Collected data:
□ □ □ □
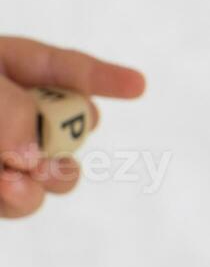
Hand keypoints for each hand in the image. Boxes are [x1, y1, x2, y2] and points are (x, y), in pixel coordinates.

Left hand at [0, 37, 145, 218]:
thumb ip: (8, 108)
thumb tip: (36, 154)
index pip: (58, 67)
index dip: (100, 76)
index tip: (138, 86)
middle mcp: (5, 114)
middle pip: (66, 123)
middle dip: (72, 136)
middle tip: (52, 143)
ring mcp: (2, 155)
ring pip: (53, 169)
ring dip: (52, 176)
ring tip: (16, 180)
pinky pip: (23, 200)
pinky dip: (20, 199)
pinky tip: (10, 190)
□ □ □ □
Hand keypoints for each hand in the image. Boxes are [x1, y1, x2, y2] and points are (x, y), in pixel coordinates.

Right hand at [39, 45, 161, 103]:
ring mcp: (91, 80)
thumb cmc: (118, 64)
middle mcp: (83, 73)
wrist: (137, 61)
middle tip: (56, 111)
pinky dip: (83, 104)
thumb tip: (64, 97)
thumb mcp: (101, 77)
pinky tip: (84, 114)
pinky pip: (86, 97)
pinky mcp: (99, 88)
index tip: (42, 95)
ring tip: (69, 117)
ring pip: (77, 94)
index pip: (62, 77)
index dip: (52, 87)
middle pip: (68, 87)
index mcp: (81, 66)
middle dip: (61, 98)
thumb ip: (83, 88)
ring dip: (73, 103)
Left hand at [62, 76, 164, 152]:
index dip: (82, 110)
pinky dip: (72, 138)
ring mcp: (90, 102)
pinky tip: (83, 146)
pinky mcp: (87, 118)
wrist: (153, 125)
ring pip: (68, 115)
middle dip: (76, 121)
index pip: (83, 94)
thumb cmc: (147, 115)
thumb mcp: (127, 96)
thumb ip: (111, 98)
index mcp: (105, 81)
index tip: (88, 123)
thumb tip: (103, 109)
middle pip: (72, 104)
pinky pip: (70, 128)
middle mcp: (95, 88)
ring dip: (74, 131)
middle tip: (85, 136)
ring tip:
□ □ □ □
Assignment | Please go through each line of the data and count those that contain the string "middle"; give that number alone.

Solved exercise | 12